Again, this is bad notation to have the same index appear more than twice in a single expression (when it appears once, it's a free index. When it appears twice, it is a dummy index. When it appears more than twice it is just confusing)....try summing over $j$ instead...

16. Oct 31, 2009

### Bill Foster

$$\prod_{m\ne n}\frac{A-a_m}{a_n-a_m}|\alpha\rangle$$
$$=\prod_{m\ne n}\frac{A-a_m}{a_n-a_m}\sum_{j}\langle a_j|\alpha\rangle | a_j\rangle$$
$$=\sum_{j}\prod_{m\ne n}\frac{A-a_m}{a_n-a_m}\langle a_j|\alpha\rangle | a_j\rangle$$
$$=\sum_{j}\prod_{m\ne n}\frac{\langle a_j|\alpha\rangle A| a_j\rangle-\langle a_j|\alpha\rangle a_m| a_j\rangle}{a_n-a_m}$$
$$=\sum_{j}\prod_{m\ne n}\frac{\langle a_j|\alpha\rangle a_j| a_j\rangle-\langle a_j|\alpha\rangle a_m| a_j\rangle}{a_n-a_m}$$
$$=\sum_{j}\prod_{m\ne n}\frac{ a_j| a_j\rangle- a_m| a_j\rangle}{a_n-a_m}\langle a_j|\alpha\rangle$$
$$=\sum_{j}\prod_{m\ne n}\frac{ a_j - a_m}{a_n-a_m}|a_j\rangle \langle a_j|\alpha\rangle$$

It has to be summed over n so this term will cancel out:

$$\frac{ a_j - a_m}{a_n-a_m}$$

...unless you know of another way to get rid of it, the product, and the sum.

17. Oct 31, 2009

### gabbagabbahey

You can't do this step; for the same reason that $(A-a_1)(A-a_2)|\alpha\rangle\neq (A|\alpha\rangle-a_1|\alpha\rangle)(A|\alpha\rangle-a_2|\alpha\rangle)$

You can, however use the commutativity relation you used in part (a) to say

$$\prod_{m\ne n}\frac{A-a_m}{a_n-a_m}=\left{\begin{array}{lr}\left(\prod_{m\ne n,j}\frac{A-a_m}{a_n-a_m}\right)\frac{A-a_j}{a_n-a_j} & ,j\neq m \\ \prod_{m\ne n,j}\frac{A-a_m}{a_n-a_m} &,j = m\end{array}$$

Do you see why?

Last edited: Oct 31, 2009
18. Oct 31, 2009

### Redbelly98

Staff Emeritus
In the product over m≠n, one of the factors will have m=j (except when j is n). That may help simplify things here.

19. Oct 31, 2009

### Bill Foster

Yes. All terms will be zero except for the one where $$j=n$$.

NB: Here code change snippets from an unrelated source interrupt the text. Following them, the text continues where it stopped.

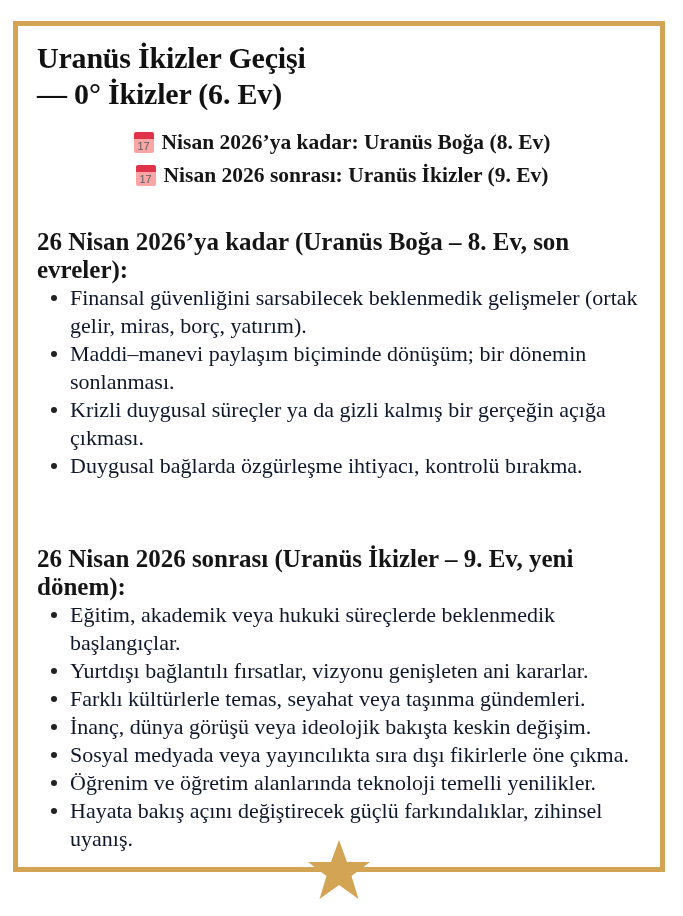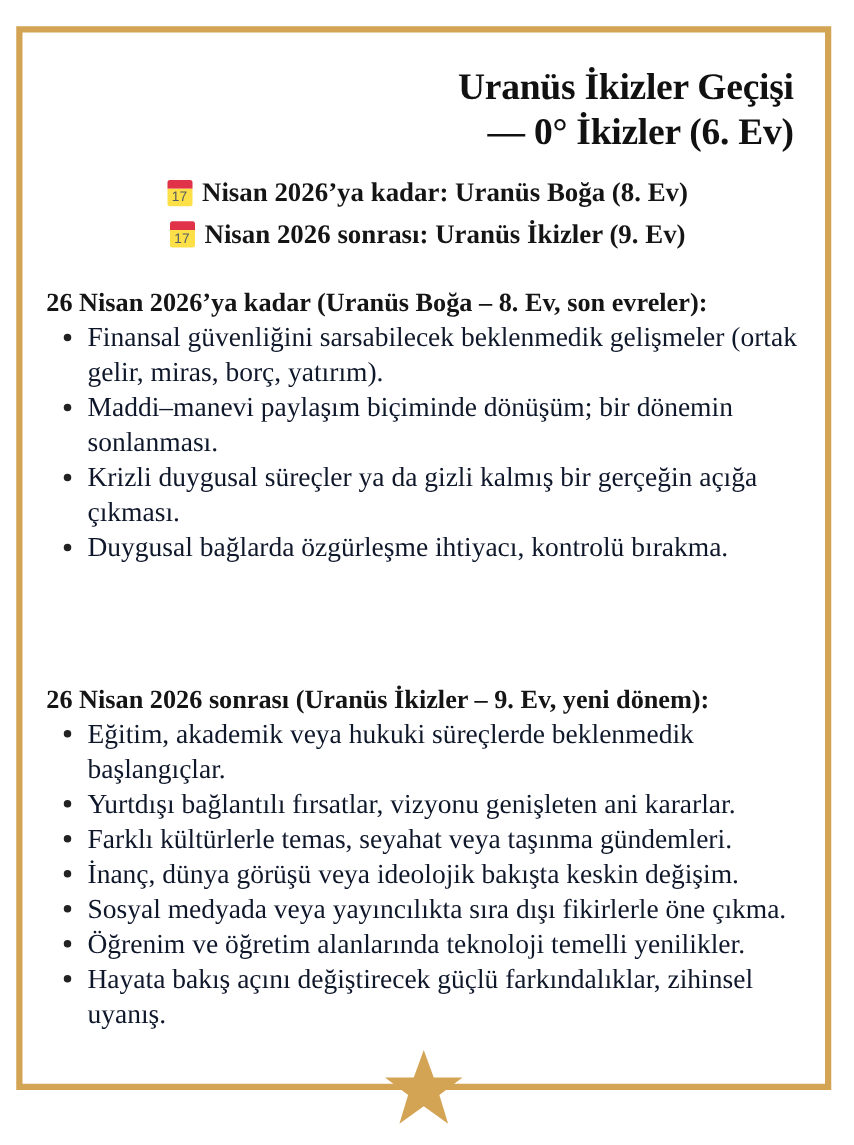--- a/index.html
+++ b/index.html
@@ -39,12 +39,12 @@
       width: 610px;
     }
     .title {
-      text-align: right;
+      text-align: left;
       font-weight: bold;
       font-size: 30px;
       line-height: 36px;
       color: #111111;
-      margin: 12px;
+      margin: 0;
       letter-spacing: -0.2px;
     }
     .title-line { display: block; }

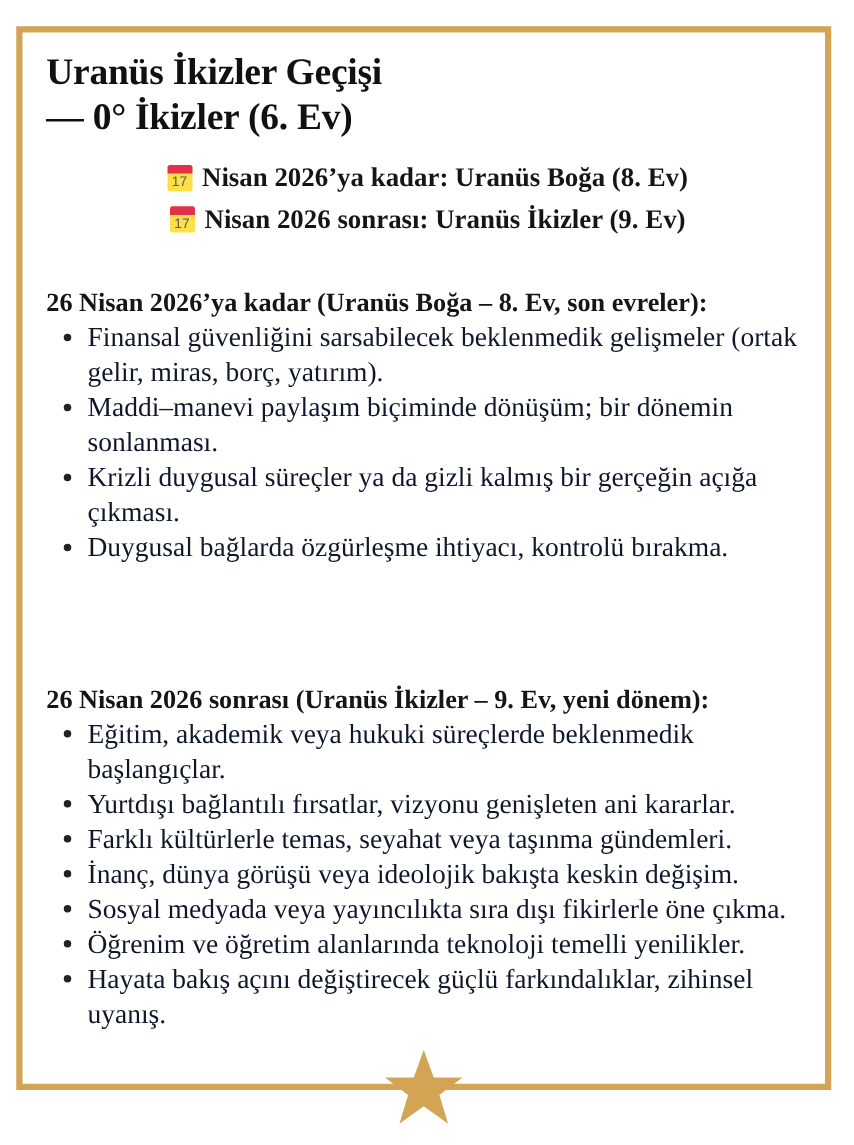--- a/index.html
+++ b/index.html
@@ -75,7 +75,7 @@
     }
     .cal-icon .body {
       position: absolute; left: 0; top: 7px; width: 20px; height: 14px;
-      background: #fde047; border-radius: 0 0 2px 2px;
+      background: #fca5a5; border-radius: 0 0 2px 2px;
       font-family: "Liberation Sans", sans-serif;
       font-size: 11px; line-height: 14px; text-align: center; color: #555c63;
       font-weight: normal;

That will leave me with the following:

$$\prod_{m\ne n}\frac{A-a_m}{a_n-a_m}\langle a_n|\alpha\rangle | a_n\rangle$$

which I can write as:

$$= \prod_{m\ne n}\frac{A-a_m}{a_n-a_m}| a_n\rangle\langle a_n|\alpha\rangle$$

Which is a problem because I still have this factor that I somehow need to get rid of:

$$\prod_{m\ne n}\frac{A-a_m}{a_n-a_m}$$

20. Oct 31, 2009

### gabbagabbahey

Well, what is $(A-a_m)|a_n\rangle$ for arbitrary $m$?